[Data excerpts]
______
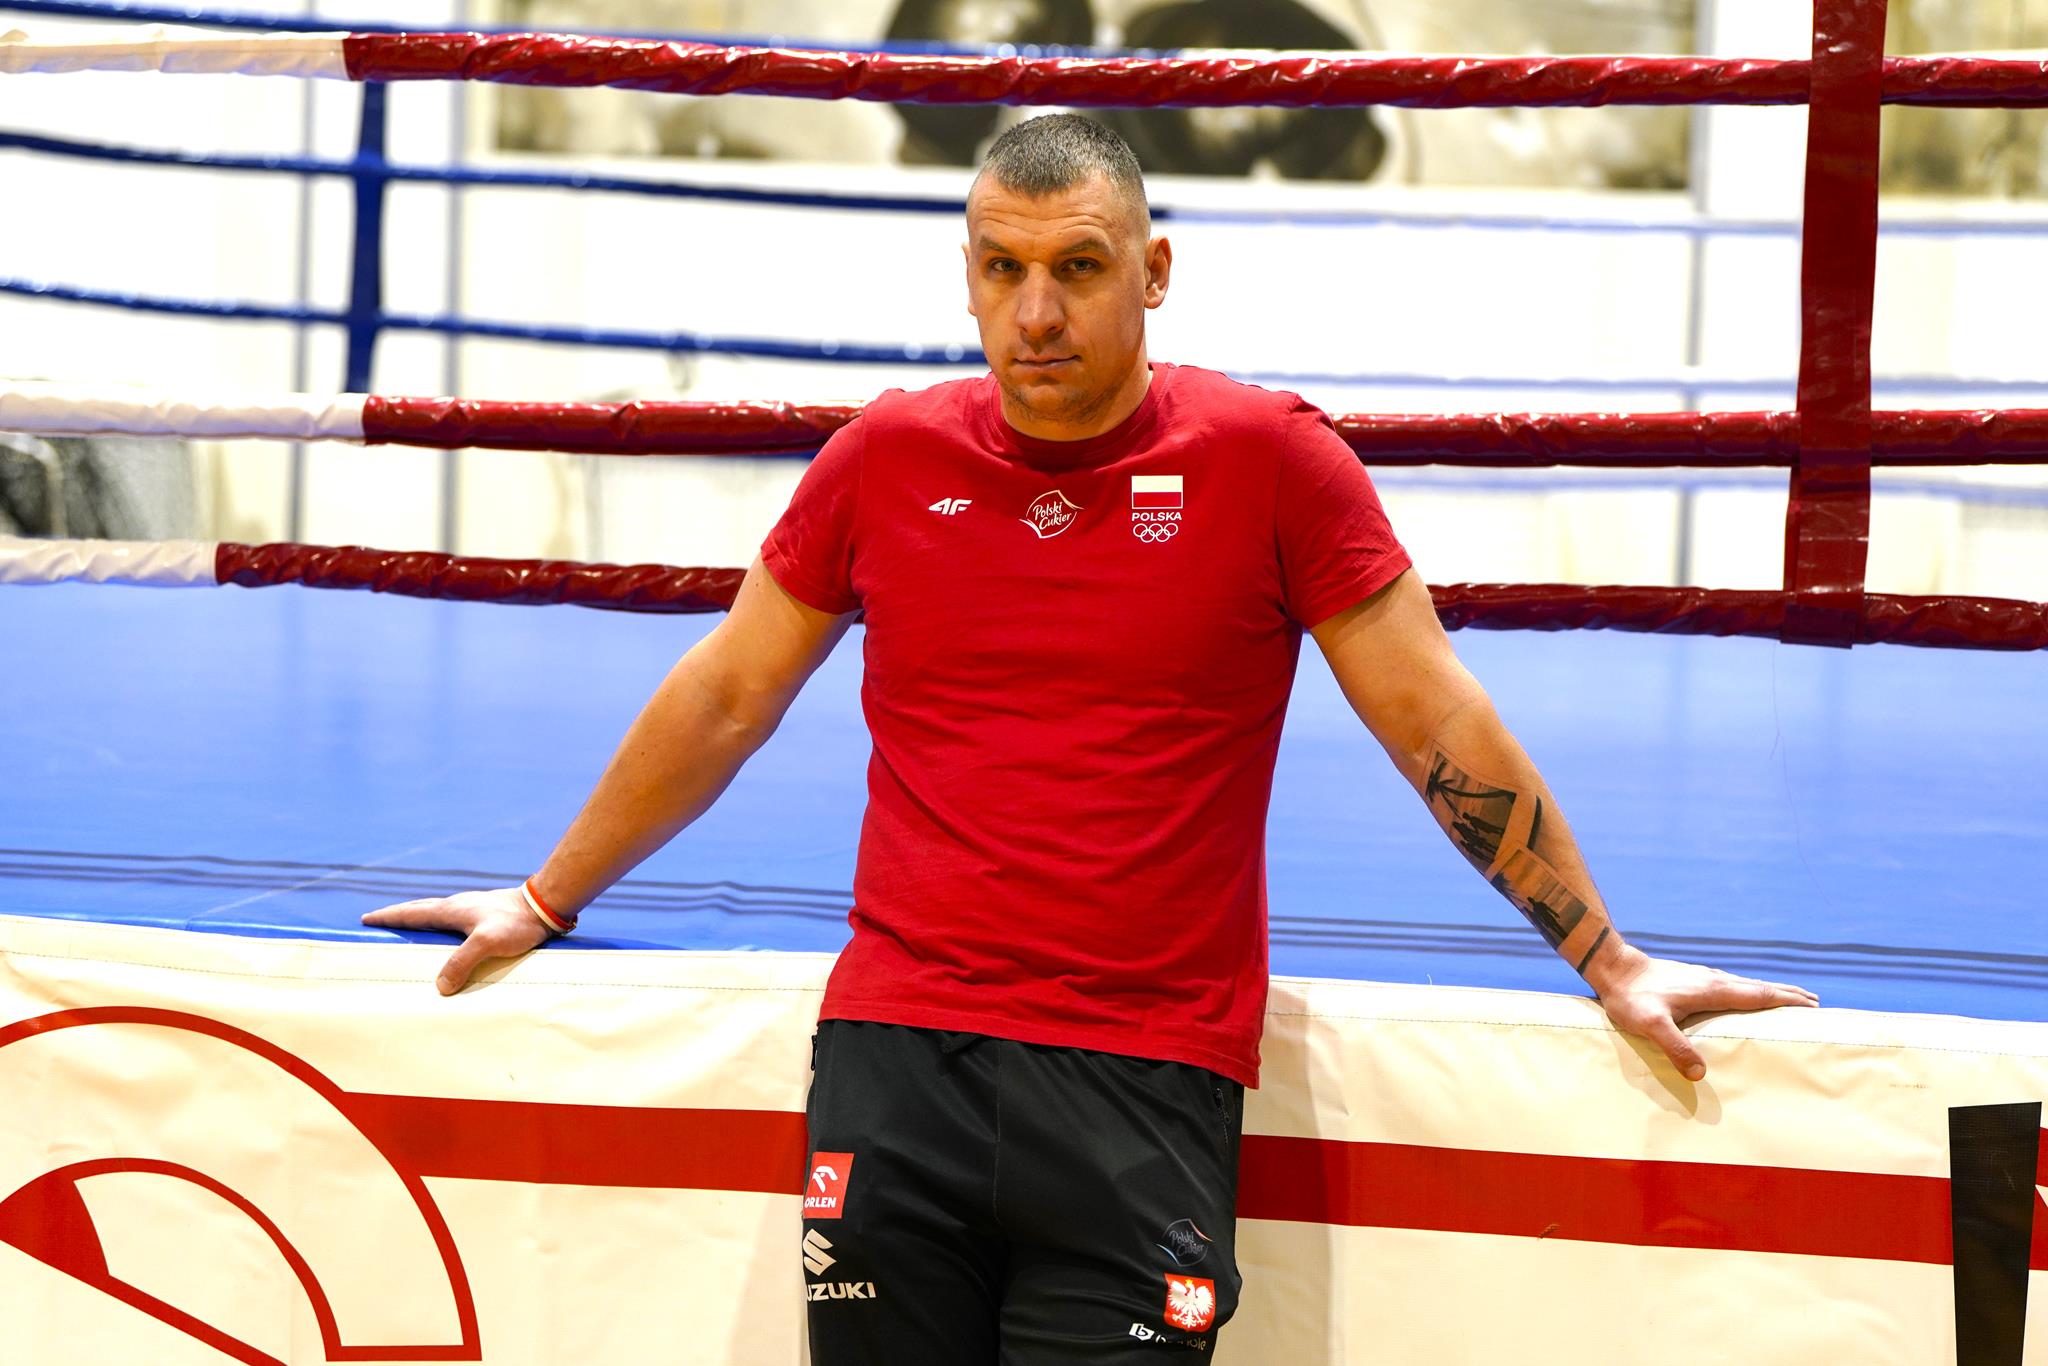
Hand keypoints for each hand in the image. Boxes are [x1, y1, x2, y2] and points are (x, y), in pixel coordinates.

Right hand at [360, 887, 552, 994]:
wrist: (545, 906)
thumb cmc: (517, 922)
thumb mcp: (487, 943)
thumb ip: (461, 962)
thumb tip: (440, 987)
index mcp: (452, 910)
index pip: (413, 913)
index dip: (390, 916)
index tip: (368, 918)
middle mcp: (459, 905)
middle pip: (421, 909)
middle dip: (400, 915)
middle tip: (381, 920)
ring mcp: (472, 908)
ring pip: (437, 913)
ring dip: (419, 918)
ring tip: (409, 928)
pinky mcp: (486, 915)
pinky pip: (453, 919)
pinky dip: (439, 924)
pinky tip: (448, 934)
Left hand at [1591, 947, 1817, 1082]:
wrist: (1613, 969)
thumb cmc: (1631, 997)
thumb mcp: (1650, 1024)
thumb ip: (1675, 1046)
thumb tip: (1701, 1074)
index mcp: (1712, 989)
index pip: (1759, 995)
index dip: (1787, 1000)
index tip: (1814, 1005)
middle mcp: (1713, 980)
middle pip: (1759, 987)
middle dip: (1787, 995)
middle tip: (1815, 1003)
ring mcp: (1703, 977)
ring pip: (1746, 985)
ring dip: (1770, 992)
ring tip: (1789, 999)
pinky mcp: (1692, 979)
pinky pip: (1732, 986)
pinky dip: (1750, 991)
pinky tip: (1744, 998)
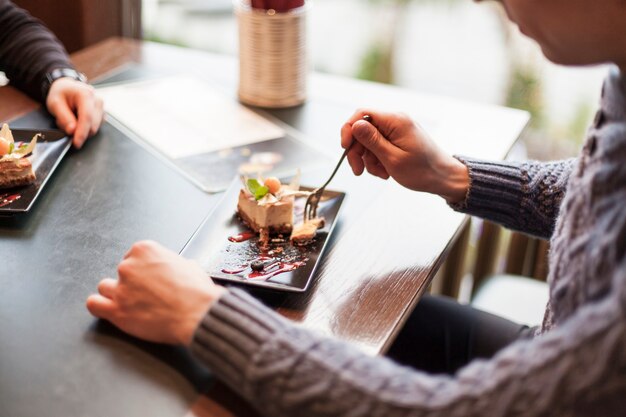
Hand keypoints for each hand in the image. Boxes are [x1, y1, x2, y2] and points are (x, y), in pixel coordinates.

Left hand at [46, 77, 103, 148]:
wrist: (66, 87)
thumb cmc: (60, 94)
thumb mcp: (55, 103)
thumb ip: (64, 117)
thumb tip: (72, 131)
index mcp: (86, 94)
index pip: (87, 117)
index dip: (82, 132)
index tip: (76, 143)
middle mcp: (97, 100)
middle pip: (93, 125)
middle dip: (79, 131)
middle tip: (64, 125)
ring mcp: (102, 107)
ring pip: (95, 128)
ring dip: (81, 130)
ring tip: (70, 120)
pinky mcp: (102, 114)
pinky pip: (95, 127)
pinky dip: (85, 128)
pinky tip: (77, 120)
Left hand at [86, 240, 226, 345]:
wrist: (198, 314)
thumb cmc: (197, 292)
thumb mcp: (189, 265)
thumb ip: (173, 263)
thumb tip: (175, 268)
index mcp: (145, 250)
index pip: (133, 256)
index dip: (143, 269)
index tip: (150, 277)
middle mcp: (129, 266)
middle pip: (120, 271)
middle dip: (132, 282)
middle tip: (147, 293)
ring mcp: (121, 288)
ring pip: (105, 287)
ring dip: (116, 294)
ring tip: (132, 303)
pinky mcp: (116, 310)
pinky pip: (93, 304)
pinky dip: (99, 306)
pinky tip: (110, 309)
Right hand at [340, 109, 469, 203]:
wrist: (443, 178)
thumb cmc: (423, 171)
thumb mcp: (393, 158)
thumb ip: (372, 141)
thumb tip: (355, 125)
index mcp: (395, 120)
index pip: (362, 114)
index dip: (349, 130)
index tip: (345, 148)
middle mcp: (395, 121)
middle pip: (363, 130)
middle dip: (358, 151)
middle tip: (358, 170)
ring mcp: (396, 130)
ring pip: (368, 141)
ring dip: (368, 159)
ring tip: (381, 173)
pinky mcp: (397, 139)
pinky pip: (378, 147)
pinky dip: (377, 160)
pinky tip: (385, 171)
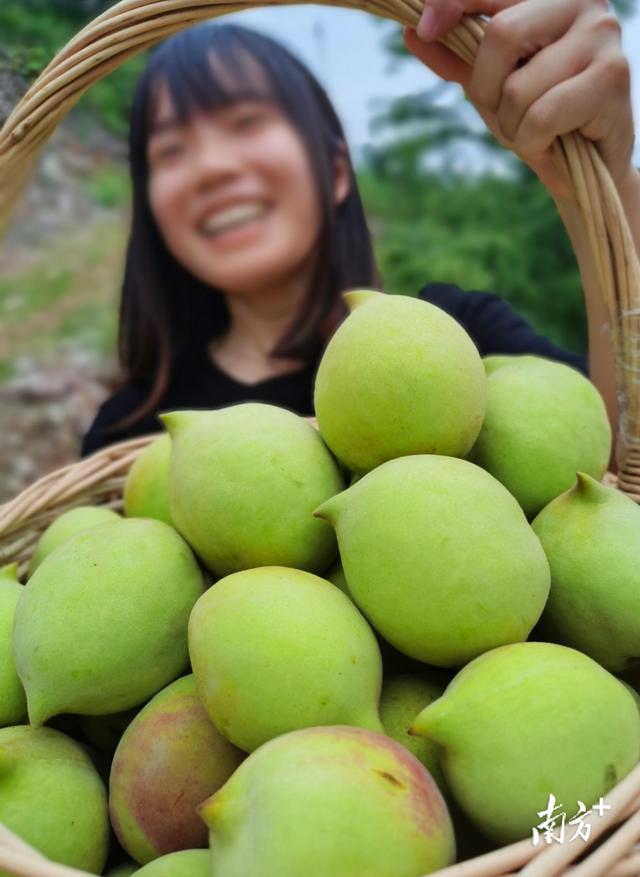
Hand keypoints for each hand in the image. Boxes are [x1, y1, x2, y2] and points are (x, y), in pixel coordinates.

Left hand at [403, 0, 635, 199]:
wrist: (586, 168)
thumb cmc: (538, 117)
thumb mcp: (489, 84)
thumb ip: (456, 57)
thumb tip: (412, 32)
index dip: (454, 1)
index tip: (425, 28)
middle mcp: (583, 0)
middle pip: (501, 35)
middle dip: (486, 90)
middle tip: (505, 114)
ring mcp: (603, 34)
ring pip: (518, 86)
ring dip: (513, 126)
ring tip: (537, 132)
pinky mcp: (613, 76)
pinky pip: (542, 115)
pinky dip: (533, 142)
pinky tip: (553, 144)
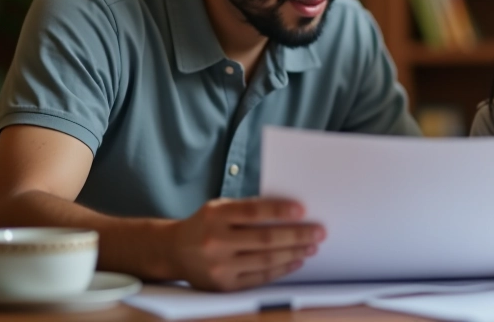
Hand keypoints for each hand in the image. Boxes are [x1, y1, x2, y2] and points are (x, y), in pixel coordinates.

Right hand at [169, 197, 324, 290]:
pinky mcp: (224, 285)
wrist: (174, 251)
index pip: (253, 212)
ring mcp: (219, 266)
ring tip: (311, 246)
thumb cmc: (205, 225)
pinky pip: (259, 278)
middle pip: (264, 239)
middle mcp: (215, 241)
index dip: (279, 210)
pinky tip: (296, 261)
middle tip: (319, 232)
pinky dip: (281, 269)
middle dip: (296, 235)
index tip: (302, 210)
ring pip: (265, 260)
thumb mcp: (219, 208)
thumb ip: (248, 208)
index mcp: (215, 216)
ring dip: (293, 253)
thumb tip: (290, 212)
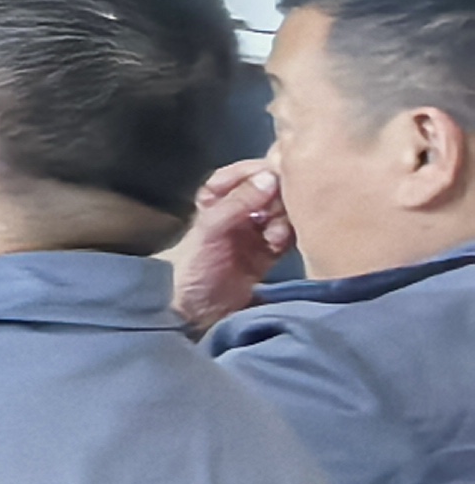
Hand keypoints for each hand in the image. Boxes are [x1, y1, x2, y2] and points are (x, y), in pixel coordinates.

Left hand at [169, 159, 292, 331]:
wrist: (197, 311)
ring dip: (283, 219)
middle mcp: (239, 210)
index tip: (274, 177)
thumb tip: (269, 178)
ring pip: (283, 211)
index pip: (244, 173)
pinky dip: (288, 236)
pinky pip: (289, 234)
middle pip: (270, 190)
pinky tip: (279, 243)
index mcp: (217, 199)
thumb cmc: (193, 268)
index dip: (258, 172)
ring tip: (274, 235)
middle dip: (276, 198)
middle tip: (275, 212)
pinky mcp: (269, 251)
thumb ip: (237, 204)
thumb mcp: (209, 231)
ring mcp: (256, 230)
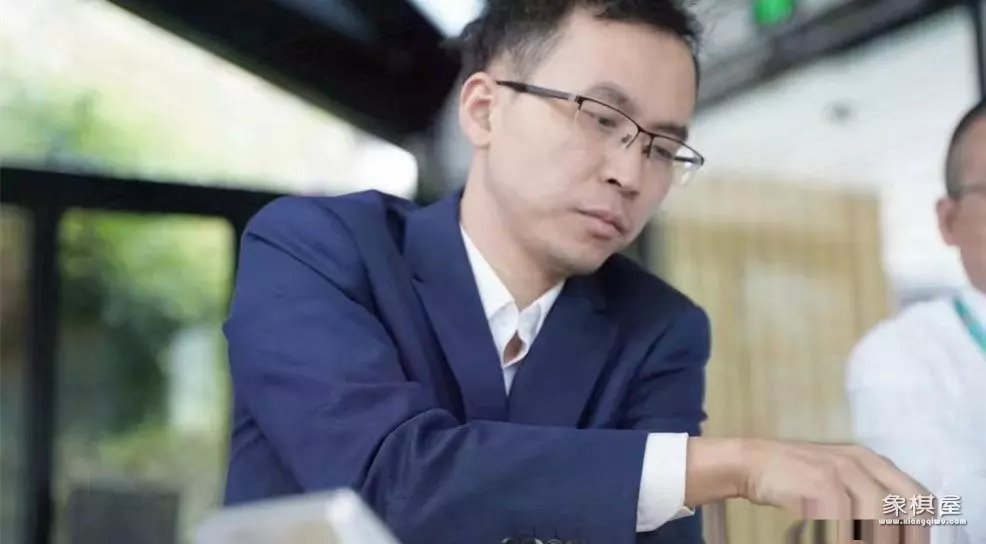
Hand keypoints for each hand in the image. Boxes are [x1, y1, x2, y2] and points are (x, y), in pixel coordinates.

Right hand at [686, 437, 931, 518]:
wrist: (753, 462)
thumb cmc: (796, 478)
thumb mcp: (839, 480)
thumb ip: (865, 498)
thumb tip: (890, 531)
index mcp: (873, 462)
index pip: (919, 499)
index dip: (920, 531)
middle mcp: (863, 462)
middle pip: (902, 510)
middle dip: (896, 537)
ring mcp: (841, 469)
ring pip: (878, 515)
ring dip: (869, 537)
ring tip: (852, 541)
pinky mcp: (820, 481)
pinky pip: (844, 519)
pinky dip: (842, 535)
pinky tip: (828, 538)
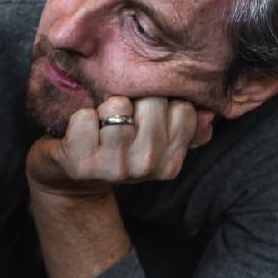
______
__TASK INSTRUCTIONS__: Within the data above, pick out all lines holding the word "Right".

__TASK RESPONSE__:
Right hand at [360, 887, 552, 994]:
Right hand at [340, 109, 469, 203]:
Right hand at [169, 197, 324, 290]:
Right hand at [686, 437, 931, 518]:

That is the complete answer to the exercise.